Review by Gillian Daniels
Does Interference work as a play? No, but I’m not sure if it’s meant to cohere as the kind of story with a single start and finish. Liars and Believers have created an immersive experience with mixed results, one that works well enough when staged at a fantastic venue like the Oberon. Similarly to Lunar Labyrinth, though, the last effort I saw by Liars and Believers, Interference is a series of vignettes inspired by a single work. Here, the theater group takes its cues from Pablo Picasso’s 1937 painting, “Guernica.”

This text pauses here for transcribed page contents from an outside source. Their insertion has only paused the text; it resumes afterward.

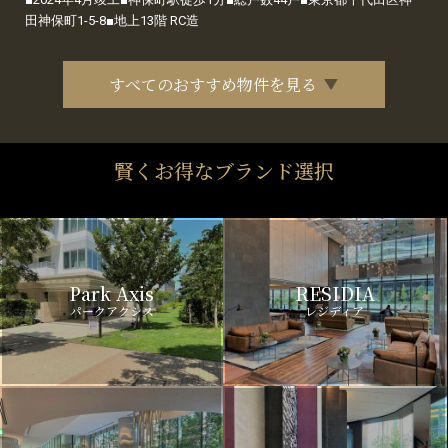
田神保町1-5-8■地上13階 RC造
すべてのおすすめ物件を見る
賢くお得なブランド選択
Park Axis
RESIDIA
パークアクシス
レジディア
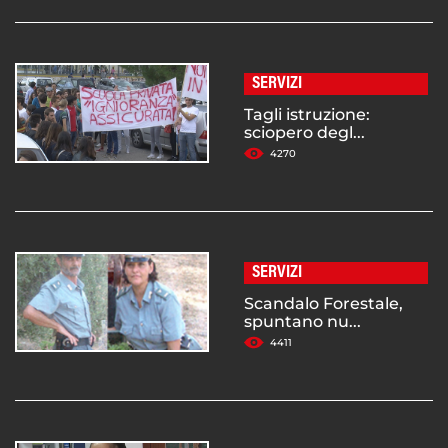
SERVIZI
Tagli istruzione:
sciopero degl...
4270
SERVIZI
Scandalo Forestale,
spuntano nu...
4411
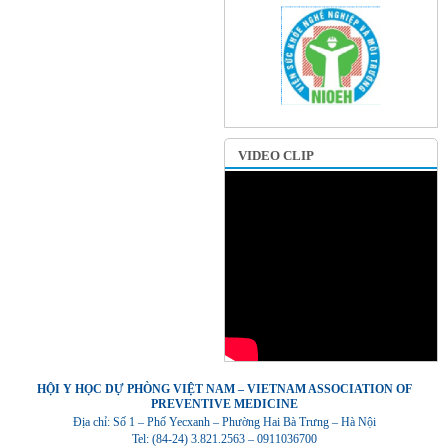
VIDEO CLIP
HỘI Y HỌC DỰ PHÒNG VIỆT NAM – VIETNAM ASSOCIATION OF
PREVENTIVE MEDICINE
Địa chỉ: Số 1 – Phố Yecxanh – Phường Hai Bà Trưng – Hà Nội
Tel: (84-24) 3.821.2563 – 0911036700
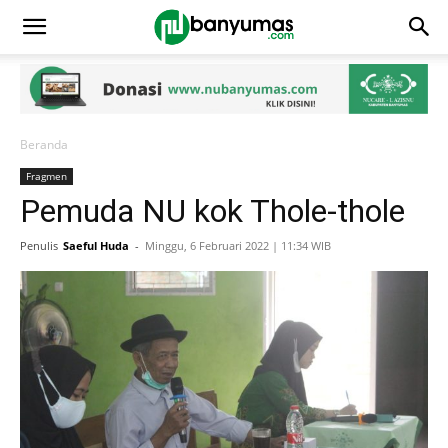
Beranda
Fragmen
Pemuda NU kok Thole-thole
Penulis
Saeful Huda
-
Minggu, 6 Februari 2022 | 11:34 WIB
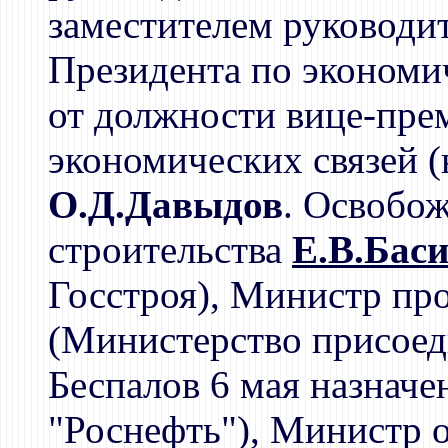
заместителем руководи
Президента по экономи
от должности вице-пре
экономических связей (н
О.Д.Давыдов
. Освобо
строительства
Е.В.Бас
Госстроя), Министр п
(Министерство присое
Беспалов 6 мая назнач
"Роснефть"), Министр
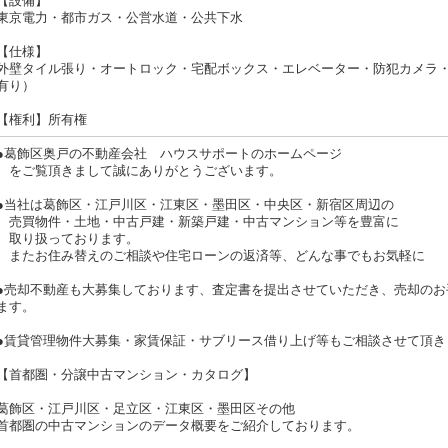
【設備】
東京電力・都市ガス・公営水道・公共下水
【仕様】
外壁タイル張り・オートロック・宅配ボックス・エレベーター・防犯カメラ
有り）
【権利】所有権
●葛飾区奥戸の不動産会社 ハウスサポートのホームページ
をご覧頂きまして誠にありがとうございます。
●当社は葛飾区・江戸川区・江東区・墨田区・中央区・新宿区周辺の
売買物件・土地・中古戸建・新築戸建・中古マンション等を豊富に
取り扱っております。
またお住み替えのご相談や住宅ローンの返済等、どんな事でもお気軽に 
●売却不動産も大募集しております、査定書を提出させていただき、売却のお
ます。
●賃貸管理物件大募集・家賃保証・サブリース借り上げ等もご相談させて頂き
【首都圏・分譲中古マンション・カタログ】
葛飾区・江戸川区・足立区・江東区・墨田区その他
首都圏の中古マンションのデータ概要をご紹介しております。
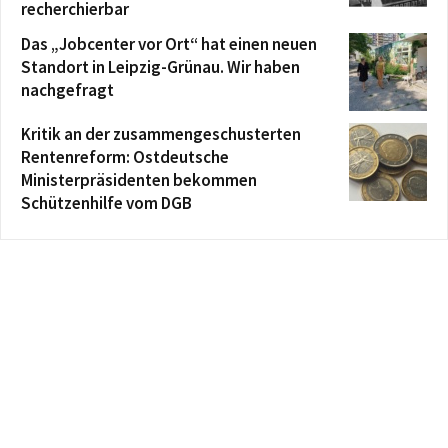
recherchierbar
Das „Jobcenter vor Ort“ hat einen neuen
Standort in Leipzig-Grünau. Wir haben
nachgefragt
Kritik an der zusammengeschusterten
Rentenreform: Ostdeutsche
Ministerpräsidenten bekommen
Schützenhilfe vom DGB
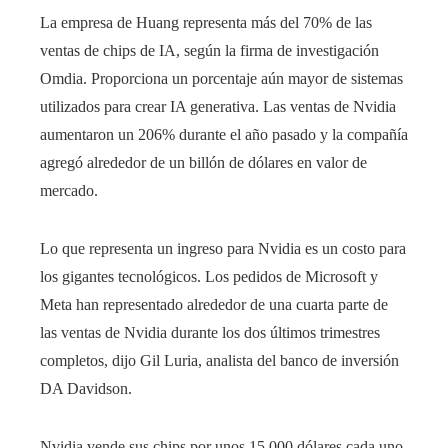
La empresa de Huang representa más del 70% de las
ventas de chips de IA, según la firma de investigación
Omdia. Proporciona un porcentaje aún mayor de sistemas
utilizados para crear IA generativa. Las ventas de Nvidia
aumentaron un 206% durante el año pasado y la compañía
agregó alrededor de un billón de dólares en valor de
mercado.
Lo que representa un ingreso para Nvidia es un costo para
los gigantes tecnológicos. Los pedidos de Microsoft y
Meta han representado alrededor de una cuarta parte de
las ventas de Nvidia durante los dos últimos trimestres
completos, dijo Gil Luria, analista del banco de inversión
DA Davidson.
Nvidia vende sus chips por unos 15.000 dólares cada uno,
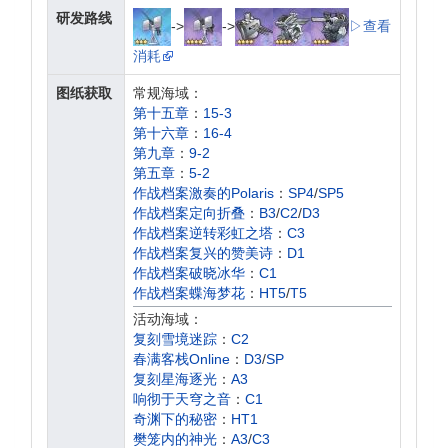
研发路线
->
->
▷查看
消耗
图纸获取
常规海域：
第十五章
：
15-3
第十六章
：
16-4
第九章
：
9-2
第五章
：
5-2
作战档案激奏的Polaris
：
SP4
/
SP5
作战档案定向折叠
：
B3
/
C2
/
D3
作战档案逆转彩虹之塔
：
C3
作战档案复兴的赞美诗
：
D1
作战档案破晓冰华
：
C1
作战档案蝶海梦花
：
HT5
/
T5
作战档案镜位螺旋
：
B3
/
D3
活动海域：
作战档案负象限作战
：
C2
复刻雪境迷踪
：
C2
作战档案微层混合
：
A1
/
C1
春满客栈Online
：
D3
/
SP
作战档案箱庭疗法
：
B1
复刻星海逐光
：
A3
作战档案苍红的回响
：
C1
响彻于天穹之音
：
C1
作战档案坠落之翼
：
A2
/
C2
奇渊下的秘密
：
HT1
樊笼内的神光
：
A3
/
C3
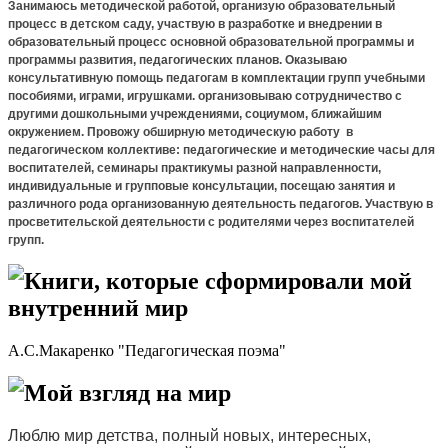
Занимаюсь методической работой, организую образовательный
процесс в детском саду, участвую в разработке и внедрении в
образовательный процесс основной образовательной программы и
программы развития, педагогических планов. Оказываю
консультативную помощь педагогам в комплектации групп учебными
пособиями, играми, игрушками. организовываю сотрудничество с
другими дошкольными учреждениями, социумом, ближайшим
окружением. Провожу обширную методическую работу в
педагогическом коллективе: педагогические и методические часы для
воспитателей, семинары практикумы разной направленности,
индивидуальные и групповые консультации, посещаю занятия и
различного рода организованную деятельность педагогов. Участвую в
просветительской деятельности с родителями через воспитателей
групп.
Книги, которые сформировали мой
внутренний мир
А.С.Макаренко "Педагогическая поэма"
Мой взгляд на мир
Люблю мир детства, полный новых, интересных,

“Guernica” is an anti-war mural that depicts the firebombing of a town during the Spanish Civil War. The canvas suffocates its subjects in darkness: a wild horse, an angered bull, a woman crying over her child, a figure escaping a burning building, all caught in the black, fiery night. It’s a raw reaction to pain and an indictment of violence.

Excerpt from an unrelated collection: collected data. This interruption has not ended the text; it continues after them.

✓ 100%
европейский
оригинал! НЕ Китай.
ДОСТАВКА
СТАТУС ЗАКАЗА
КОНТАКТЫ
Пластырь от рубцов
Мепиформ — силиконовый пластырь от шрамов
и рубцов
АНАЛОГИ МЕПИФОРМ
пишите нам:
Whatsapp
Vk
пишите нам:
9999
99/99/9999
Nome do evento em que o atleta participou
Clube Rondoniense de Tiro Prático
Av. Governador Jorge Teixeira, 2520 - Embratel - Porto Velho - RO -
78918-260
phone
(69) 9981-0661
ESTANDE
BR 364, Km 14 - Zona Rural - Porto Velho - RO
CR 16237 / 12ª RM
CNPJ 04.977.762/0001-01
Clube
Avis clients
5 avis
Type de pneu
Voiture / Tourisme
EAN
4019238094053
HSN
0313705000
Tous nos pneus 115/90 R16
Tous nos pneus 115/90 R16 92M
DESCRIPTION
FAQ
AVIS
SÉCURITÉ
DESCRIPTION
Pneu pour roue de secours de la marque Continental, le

Interference styles itself along the same lines. Mixed media, ie, video and animation by Ruth Lingford, Sophia Cacciola & Michael J. Epstein, and Nuda Veritas, not to mention some excellent music, are utilized to pull the audience into the multiple stories. One such thread has a contemporary woman trying to sort her belongings from her garbage. She rhapsodizes on the concept of good versus evil, a strong monologue that would have benefited from a few more cuts.

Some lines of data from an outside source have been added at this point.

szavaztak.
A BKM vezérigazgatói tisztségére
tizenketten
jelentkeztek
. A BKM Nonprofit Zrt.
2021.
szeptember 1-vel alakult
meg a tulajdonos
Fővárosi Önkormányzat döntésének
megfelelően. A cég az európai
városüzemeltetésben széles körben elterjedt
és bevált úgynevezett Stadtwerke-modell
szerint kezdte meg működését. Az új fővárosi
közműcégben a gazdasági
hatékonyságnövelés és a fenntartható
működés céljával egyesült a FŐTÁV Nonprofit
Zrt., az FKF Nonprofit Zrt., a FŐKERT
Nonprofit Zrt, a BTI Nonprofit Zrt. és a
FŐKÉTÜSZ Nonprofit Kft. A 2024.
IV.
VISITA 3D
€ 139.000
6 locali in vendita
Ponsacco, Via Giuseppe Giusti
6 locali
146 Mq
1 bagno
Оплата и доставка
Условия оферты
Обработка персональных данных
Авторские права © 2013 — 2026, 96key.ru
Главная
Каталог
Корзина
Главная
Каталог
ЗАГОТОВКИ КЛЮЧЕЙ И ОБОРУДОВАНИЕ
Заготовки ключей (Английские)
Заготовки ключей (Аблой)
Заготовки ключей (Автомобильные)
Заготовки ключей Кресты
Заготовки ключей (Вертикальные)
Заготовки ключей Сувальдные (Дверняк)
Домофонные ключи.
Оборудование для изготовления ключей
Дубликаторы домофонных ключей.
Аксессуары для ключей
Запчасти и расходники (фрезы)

In another short, a figure known only as the Sexy Strangler gains media fame and a cult following when he goes on a killing spree. This segment is comically bleak but becomes labored when his victims are depicted as anonymous people obscured by paper bags over their heads. The core of a lot of good ideas are here, but they’re not quite as effective when Liars and Believers underlines its concepts repeatedly.
The strongest thread is a three-part peek into the life of Futile the Clown. In a show partially about Pablo Picasso’s “Guernica,” he’s the only Spaniard to make an appearance, a man from 1937 who desires to be a bullfighter. Here, the show stops taking itself quite so seriously, opting instead to focus in on a single man struggling with his far-fetched goal in the aftermath of the Guernica tragedy. It’s funny but has just the right amount of sadness.
Interference itself is less concerned with the historical roots of Picasso’s painting than current acts of violence. The shows begins to cohere more as it explores terrorism, the act, the aftermath, and how it “interferes” with daily life and personal well-being.
Then it morphs into a project meant to process last year’s Boston Marathon bombings. The effort feels sincere, an actual tribute to those affected by the attacks. It also feels forced. Near the end of the play, I admit to feeling a bit trapped in the theater. I like the idea of a public space to air this grief, but the event still feels too close to extrapolate art with real introspection in it. Like “Guernica,” Interference is made up of a raw, gut reaction, but a real pattern doesn’t emerge.
But I appreciate what Liars and Believers is trying to do here. Sometimes, “traditional” narratives don’t really give viewers and actors enough breathing room for honest catharsis. Public tragedies don’t have concrete beginnings and endings but awkward starts and stops. I like that Liars and Believers can play with different kinds of stories.
Interference comes together in interesting ways but, in building a show out of so many moving parts, it feels unruly and strained. Brave, certainly, and often beautifully done when it comes to the lighting by Stephanie Howell and music. Ultimately, though, Liars and Believers gives us an ambitious show in need of rewrites.